**GIVEN TEXT**
|---|
Principles of Education:
Rousseau is a naturalist in his methodology of education just as much as he is a
naturalist in the curriculum of education. He has stressed the importance of the
two following principles governing the process of education:

1. Learning through self-experience. Rousseau wanted to educate Emile through


experience and not through books. He was opposed to bookish education, because he
contended that books try to teach one to talk about those things which one does not, in
fact, know. That is why he wanted to keep Emile away from books for twelve years, so
much so that he did not want Emile even to know what a book is. Rousseau has,
praised only one book, Robinson Crusoe, because it presents the natural needs of
human beings in such a simple manner that the child can easily comprehend them.
From this book the child can also learn the manner in which these needs are to be
satisfied.

2. Learning through doing. Rousseau opposed the rote method of learning on the
ground that knowledge acquired through actual doing or actual experience is far more
permanent than knowledge acquired through words. He wanted the child's power of
reasoning and not his power of memorizing things to be developed. That is why
Rousseau was so severely critical of the existing methods of education. He wanted the
child to become educated through his own observation, experience and analysis.
Instead of stuffing the child's mind with his own knowledge, the edicator's task is to
arouse the child's curiosity so that the child is inspired to find out things for himself, thus
developing his own mind.

Bangladesh Context: The elements in the theory of education of Rousseau can be


labelled as utopia. Because not all of what Rousseau said cannot be implemented in
society. In an overpopulated country like Bangladesh, all of the elements cannot be
carried out all the time. The negative education that Rousseau talked about is
somewhat improbable in a classroom crowded with more than a hundred students.
|---|
**DATA PROVIDED**
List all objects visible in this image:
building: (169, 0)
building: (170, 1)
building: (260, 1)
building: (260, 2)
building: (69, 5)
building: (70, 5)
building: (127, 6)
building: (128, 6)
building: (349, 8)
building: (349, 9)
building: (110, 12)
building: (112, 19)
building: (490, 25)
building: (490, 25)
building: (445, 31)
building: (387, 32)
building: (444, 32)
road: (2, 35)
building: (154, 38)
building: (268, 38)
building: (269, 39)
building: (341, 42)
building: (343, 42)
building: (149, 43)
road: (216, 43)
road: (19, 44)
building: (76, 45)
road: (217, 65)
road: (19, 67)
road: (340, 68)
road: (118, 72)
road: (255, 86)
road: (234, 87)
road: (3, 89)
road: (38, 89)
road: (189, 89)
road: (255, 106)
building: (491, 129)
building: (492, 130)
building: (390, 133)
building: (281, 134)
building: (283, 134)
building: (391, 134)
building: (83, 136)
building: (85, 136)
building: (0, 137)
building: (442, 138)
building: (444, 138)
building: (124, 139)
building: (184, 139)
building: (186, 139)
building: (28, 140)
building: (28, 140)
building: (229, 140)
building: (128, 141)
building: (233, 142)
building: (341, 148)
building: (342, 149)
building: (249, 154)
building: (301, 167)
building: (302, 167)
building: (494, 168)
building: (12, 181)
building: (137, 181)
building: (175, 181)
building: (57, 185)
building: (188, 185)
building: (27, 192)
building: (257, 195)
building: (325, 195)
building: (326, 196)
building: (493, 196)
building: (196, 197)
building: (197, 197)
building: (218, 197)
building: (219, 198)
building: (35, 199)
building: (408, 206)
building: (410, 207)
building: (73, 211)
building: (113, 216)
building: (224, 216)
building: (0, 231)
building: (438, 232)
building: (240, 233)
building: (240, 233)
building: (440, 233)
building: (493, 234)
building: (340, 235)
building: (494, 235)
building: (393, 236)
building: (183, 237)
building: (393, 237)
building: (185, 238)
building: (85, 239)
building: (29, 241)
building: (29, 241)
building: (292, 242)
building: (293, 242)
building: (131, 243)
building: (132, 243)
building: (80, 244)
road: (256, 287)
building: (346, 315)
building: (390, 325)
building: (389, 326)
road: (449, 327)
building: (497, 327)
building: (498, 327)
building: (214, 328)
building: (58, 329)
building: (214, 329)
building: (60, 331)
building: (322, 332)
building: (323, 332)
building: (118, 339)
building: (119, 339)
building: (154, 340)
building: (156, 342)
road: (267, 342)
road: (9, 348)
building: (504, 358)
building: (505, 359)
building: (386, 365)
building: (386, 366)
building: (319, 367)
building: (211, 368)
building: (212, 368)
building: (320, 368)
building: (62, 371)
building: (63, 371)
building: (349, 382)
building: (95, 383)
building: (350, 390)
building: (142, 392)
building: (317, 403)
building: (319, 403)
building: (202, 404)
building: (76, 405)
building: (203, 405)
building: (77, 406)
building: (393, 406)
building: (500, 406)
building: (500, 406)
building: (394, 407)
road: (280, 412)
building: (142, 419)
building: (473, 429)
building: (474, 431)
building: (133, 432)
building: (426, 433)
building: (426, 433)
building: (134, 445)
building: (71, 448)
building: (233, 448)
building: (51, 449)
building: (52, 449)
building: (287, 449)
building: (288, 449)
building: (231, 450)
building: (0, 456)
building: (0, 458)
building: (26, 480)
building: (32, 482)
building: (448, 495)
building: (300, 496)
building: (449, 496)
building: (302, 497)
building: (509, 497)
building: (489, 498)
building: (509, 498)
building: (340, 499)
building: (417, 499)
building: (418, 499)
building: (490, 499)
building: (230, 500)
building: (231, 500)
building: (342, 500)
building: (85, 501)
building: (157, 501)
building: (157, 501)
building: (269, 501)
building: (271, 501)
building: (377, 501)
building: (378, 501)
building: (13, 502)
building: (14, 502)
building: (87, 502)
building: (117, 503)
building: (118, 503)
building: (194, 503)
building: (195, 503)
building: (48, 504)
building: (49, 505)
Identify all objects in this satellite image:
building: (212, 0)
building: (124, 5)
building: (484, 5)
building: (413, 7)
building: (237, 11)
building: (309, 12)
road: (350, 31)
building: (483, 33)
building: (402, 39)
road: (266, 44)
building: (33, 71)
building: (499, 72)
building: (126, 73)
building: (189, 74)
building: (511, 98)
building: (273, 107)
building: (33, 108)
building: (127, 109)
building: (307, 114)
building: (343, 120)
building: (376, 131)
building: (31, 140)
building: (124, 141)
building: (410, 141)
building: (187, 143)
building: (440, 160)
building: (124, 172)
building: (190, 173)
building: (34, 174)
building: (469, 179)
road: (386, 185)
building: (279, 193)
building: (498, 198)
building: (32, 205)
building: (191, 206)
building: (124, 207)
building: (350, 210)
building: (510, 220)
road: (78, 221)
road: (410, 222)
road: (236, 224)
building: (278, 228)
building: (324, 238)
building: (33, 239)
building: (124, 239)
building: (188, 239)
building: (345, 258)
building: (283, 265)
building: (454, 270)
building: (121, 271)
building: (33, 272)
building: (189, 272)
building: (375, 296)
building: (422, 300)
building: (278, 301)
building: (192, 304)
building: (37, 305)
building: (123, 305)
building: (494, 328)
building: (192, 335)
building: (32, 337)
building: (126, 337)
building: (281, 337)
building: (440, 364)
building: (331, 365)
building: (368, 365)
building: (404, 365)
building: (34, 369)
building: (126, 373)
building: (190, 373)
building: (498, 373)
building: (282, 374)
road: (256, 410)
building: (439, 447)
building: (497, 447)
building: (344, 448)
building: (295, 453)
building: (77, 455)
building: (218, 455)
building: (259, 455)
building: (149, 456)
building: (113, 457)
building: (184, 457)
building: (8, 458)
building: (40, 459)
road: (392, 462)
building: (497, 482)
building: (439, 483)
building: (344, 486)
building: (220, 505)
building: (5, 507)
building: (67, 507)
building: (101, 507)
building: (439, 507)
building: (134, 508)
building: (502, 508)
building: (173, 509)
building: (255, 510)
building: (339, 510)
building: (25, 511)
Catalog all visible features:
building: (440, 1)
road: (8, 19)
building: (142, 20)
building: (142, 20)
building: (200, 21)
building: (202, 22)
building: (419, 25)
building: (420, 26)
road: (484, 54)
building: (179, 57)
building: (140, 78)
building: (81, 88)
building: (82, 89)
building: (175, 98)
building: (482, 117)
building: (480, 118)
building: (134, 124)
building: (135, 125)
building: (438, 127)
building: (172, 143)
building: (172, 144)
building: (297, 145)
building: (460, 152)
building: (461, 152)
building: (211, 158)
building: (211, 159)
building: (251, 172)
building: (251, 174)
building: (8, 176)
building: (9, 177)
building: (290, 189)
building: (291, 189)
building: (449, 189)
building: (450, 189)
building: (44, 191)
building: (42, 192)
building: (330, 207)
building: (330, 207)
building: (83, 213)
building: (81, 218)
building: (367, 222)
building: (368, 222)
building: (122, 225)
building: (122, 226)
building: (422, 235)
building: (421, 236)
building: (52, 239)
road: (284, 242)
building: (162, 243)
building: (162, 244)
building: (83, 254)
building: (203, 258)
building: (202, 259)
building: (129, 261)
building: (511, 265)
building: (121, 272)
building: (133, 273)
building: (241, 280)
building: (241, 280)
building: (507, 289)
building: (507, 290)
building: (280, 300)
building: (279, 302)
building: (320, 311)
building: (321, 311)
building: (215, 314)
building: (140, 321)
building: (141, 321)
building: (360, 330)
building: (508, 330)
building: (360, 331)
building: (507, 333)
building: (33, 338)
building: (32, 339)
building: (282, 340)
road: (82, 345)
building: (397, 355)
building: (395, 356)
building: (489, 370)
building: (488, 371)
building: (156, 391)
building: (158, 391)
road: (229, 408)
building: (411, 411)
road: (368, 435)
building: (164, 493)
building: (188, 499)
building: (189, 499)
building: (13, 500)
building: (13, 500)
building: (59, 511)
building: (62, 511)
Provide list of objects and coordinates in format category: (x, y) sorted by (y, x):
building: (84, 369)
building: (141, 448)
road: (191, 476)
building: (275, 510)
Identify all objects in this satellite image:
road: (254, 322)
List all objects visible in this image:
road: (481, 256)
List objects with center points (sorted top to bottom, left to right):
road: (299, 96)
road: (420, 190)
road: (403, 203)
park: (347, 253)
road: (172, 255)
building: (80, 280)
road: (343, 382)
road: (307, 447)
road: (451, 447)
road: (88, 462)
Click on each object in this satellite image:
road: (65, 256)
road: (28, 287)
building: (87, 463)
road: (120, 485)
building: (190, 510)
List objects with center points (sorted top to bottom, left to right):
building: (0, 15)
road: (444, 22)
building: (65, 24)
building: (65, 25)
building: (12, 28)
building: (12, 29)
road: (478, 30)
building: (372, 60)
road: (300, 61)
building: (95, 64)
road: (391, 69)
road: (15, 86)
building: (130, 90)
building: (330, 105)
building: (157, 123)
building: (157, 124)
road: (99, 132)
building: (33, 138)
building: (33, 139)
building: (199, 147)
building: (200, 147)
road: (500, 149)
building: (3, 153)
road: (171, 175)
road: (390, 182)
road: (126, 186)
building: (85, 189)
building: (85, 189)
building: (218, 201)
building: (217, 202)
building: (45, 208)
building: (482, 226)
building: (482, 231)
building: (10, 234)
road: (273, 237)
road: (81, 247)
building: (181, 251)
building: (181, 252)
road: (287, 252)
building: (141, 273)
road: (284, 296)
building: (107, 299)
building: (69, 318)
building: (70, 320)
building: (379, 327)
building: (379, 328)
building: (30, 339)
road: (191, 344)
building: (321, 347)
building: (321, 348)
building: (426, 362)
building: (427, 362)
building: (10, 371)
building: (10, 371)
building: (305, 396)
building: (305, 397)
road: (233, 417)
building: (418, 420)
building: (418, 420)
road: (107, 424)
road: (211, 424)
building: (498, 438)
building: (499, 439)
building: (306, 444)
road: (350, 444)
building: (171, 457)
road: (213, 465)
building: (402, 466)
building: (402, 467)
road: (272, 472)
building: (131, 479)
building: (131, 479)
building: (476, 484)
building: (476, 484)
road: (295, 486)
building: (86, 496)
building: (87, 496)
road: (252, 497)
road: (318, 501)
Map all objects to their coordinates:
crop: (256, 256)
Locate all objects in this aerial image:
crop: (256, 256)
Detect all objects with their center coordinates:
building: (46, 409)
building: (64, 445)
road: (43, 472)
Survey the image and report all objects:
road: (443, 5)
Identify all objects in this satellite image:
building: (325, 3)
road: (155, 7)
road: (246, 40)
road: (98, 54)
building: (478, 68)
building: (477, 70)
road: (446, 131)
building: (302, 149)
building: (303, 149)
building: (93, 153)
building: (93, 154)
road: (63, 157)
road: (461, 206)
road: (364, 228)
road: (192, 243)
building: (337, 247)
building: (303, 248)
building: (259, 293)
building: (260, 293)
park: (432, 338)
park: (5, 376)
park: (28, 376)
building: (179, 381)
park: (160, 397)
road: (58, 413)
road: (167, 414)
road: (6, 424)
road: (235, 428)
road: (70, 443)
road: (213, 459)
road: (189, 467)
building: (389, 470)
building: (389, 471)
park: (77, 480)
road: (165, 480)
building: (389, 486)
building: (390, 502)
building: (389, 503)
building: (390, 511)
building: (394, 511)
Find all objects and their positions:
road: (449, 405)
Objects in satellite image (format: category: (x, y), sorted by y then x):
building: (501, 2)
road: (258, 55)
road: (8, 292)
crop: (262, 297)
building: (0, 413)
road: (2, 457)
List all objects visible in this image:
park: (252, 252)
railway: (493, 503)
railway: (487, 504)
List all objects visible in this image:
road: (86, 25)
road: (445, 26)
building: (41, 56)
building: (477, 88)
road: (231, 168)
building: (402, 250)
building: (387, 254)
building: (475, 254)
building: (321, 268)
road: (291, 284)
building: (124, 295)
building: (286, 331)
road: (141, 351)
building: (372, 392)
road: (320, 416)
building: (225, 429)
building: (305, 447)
|---|
**EXERCISE REQUIREMENTS**
Write out the full text on Rousseau's principles of education word for word.

**WRITTEN ANSWER**
Principles of Education:
Rousseau is a naturalist in his methodology of education just as much as he is a
naturalist in the curriculum of education. He has stressed the importance of the
two following principles governing the process of education:

1. Learning through self-experience. Rousseau wanted to educate Emile through


experience and not through books. He was opposed to bookish education, because he
contended that books try to teach one to talk about those things which one does not, in
fact, know. That is why he wanted to keep Emile away from books for twelve years, so
much so that he did not want Emile even to know what a book is. Rousseau has,
praised only one book, Robinson Crusoe, because it presents the natural needs of
human beings in such a simple manner that the child can easily comprehend them.
From this book the child can also learn the manner in which these needs are to be
satisfied.

2. Learning through doing. Rousseau opposed the rote method of learning on the
ground that knowledge acquired through actual doing or actual experience is far more
permanent than knowledge acquired through words. He wanted the child's power of
reasoning and not his power of memorizing things to be developed. That is why
Rousseau was so severely critical of the existing methods of education. He wanted the
child to become educated through his own observation, experience and analysis.
Instead of stuffing the child's mind with his own knowledge, the edicator's task is to
arouse the child's curiosity so that the child is inspired to find out things for himself, thus
developing his own mind.

Bangladesh Context: The elements in the theory of education of Rousseau can be


labelled as utopia. Because not all of what Rousseau said cannot be implemented in
society. In an overpopulated country like Bangladesh, all of the elements cannot be
carried out all the time. The negative education that Rousseau talked about is
somewhat improbable in a classroom crowded with more than a hundred students.